• _EXERCISE DETAILS_:
Render every line of the records below as a Markdown table with two columns: No. holds the row number and Text holds the line. Leave out any blank lines.

• _DATA TO PROCESS_:
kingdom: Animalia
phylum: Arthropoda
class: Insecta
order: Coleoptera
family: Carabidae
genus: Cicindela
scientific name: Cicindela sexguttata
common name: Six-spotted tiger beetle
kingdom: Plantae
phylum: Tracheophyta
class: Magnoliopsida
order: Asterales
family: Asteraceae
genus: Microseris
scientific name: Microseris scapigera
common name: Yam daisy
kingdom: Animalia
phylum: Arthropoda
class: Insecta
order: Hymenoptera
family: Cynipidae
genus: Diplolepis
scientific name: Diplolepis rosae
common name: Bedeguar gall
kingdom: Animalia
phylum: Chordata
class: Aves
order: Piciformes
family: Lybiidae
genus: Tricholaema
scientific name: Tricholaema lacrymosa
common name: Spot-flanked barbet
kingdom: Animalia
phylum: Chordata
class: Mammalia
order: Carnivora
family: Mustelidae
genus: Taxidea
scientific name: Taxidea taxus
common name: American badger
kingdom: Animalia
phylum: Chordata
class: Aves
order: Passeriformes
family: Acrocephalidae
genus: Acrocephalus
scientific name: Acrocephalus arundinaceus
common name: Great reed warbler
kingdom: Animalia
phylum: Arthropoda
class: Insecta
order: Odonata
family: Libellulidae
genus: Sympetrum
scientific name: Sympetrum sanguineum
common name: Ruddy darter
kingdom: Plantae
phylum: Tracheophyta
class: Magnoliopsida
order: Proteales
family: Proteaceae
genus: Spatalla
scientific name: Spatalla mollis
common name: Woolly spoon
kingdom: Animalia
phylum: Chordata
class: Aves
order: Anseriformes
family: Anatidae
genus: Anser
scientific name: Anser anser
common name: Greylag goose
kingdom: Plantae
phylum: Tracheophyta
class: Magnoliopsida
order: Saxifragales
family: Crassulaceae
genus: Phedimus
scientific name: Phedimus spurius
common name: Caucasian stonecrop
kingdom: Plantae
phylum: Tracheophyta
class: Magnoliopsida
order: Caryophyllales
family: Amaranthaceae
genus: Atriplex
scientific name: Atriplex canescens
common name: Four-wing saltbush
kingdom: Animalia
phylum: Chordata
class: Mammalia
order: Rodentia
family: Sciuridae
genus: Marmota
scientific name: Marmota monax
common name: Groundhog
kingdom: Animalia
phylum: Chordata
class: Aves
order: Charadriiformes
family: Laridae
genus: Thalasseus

• _OUTPUT OF THE EXERCISE_:
| No. | Text |
|---|---|
| 1 | kingdom: Animalia |
| 2 | phylum: Arthropoda |
| 3 | class: Insecta |
| 4 | order: Coleoptera |
| 5 | family: Carabidae |
| 6 | genus: Cicindela |
| 7 | scientific name: Cicindela sexguttata |
| 8 | common name: Six-spotted tiger beetle |
| 9 | kingdom: Plantae |
| 10 | phylum: Tracheophyta |
| 11 | class: Magnoliopsida |
| 12 | order: Asterales |
| 13 | family: Asteraceae |
| 14 | genus: Microseris |
| 15 | scientific name: Microseris scapigera |
| 16 | common name: Yam daisy |
| 17 | kingdom: Animalia |
| 18 | phylum: Arthropoda |
| 19 | class: Insecta |
| 20 | order: Hymenoptera |
| 21 | family: Cynipidae |
| 22 | genus: Diplolepis |
| 23 | scientific name: Diplolepis rosae |
| 24 | common name: Bedeguar gall |
| 25 | kingdom: Animalia |
| 26 | phylum: Chordata |
| 27 | class: Aves |
| 28 | order: Piciformes |
| 29 | family: Lybiidae |
| 30 | genus: Tricholaema |
| 31 | scientific name: Tricholaema lacrymosa |
| 32 | common name: Spot-flanked barbet |
| 33 | kingdom: Animalia |
| 34 | phylum: Chordata |
| 35 | class: Mammalia |
| 36 | order: Carnivora |
| 37 | family: Mustelidae |
| 38 | genus: Taxidea |
| 39 | scientific name: Taxidea taxus |
| 40 | common name: American badger |
| 41 | kingdom: Animalia |
| 42 | phylum: Chordata |
| 43 | class: Aves |
| 44 | order: Passeriformes |
| 45 | family: Acrocephalidae |
| 46 | genus: Acrocephalus |
| 47 | scientific name: Acrocephalus arundinaceus |
| 48 | common name: Great reed warbler |
| 49 | kingdom: Animalia |
| 50 | phylum: Arthropoda |
| 51 | class: Insecta |
| 52 | order: Odonata |
| 53 | family: Libellulidae |
| 54 | genus: Sympetrum |
| 55 | scientific name: Sympetrum sanguineum |
| 56 | common name: Ruddy darter |
| 57 | kingdom: Plantae |
| 58 | phylum: Tracheophyta |
| 59 | class: Magnoliopsida |
| 60 | order: Proteales |
| 61 | family: Proteaceae |
| 62 | genus: Spatalla |
| 63 | scientific name: Spatalla mollis |
| 64 | common name: Woolly spoon |
| 65 | kingdom: Animalia |
| 66 | phylum: Chordata |
| 67 | class: Aves |
| 68 | order: Anseriformes |
| 69 | family: Anatidae |
| 70 | genus: Anser |
| 71 | scientific name: Anser anser |
| 72 | common name: Greylag goose |
| 73 | kingdom: Plantae |
| 74 | phylum: Tracheophyta |
| 75 | class: Magnoliopsida |
| 76 | order: Saxifragales |
| 77 | family: Crassulaceae |
| 78 | genus: Phedimus |
| 79 | scientific name: Phedimus spurius |
| 80 | common name: Caucasian stonecrop |
| 81 | kingdom: Plantae |
| 82 | phylum: Tracheophyta |
| 83 | class: Magnoliopsida |
| 84 | order: Caryophyllales |
| 85 | family: Amaranthaceae |
| 86 | genus: Atriplex |
| 87 | scientific name: Atriplex canescens |
| 88 | common name: Four-wing saltbush |
| 89 | kingdom: Animalia |
| 90 | phylum: Chordata |
| 91 | class: Mammalia |
| 92 | order: Rodentia |
| 93 | family: Sciuridae |
| 94 | genus: Marmota |
| 95 | scientific name: Marmota monax |
| 96 | common name: Groundhog |
| 97 | kingdom: Animalia |
| 98 | phylum: Chordata |
| 99 | class: Aves |
| 100 | order: Charadriiformes |
| 101 | family: Laridae |
| 102 | genus: Thalasseus |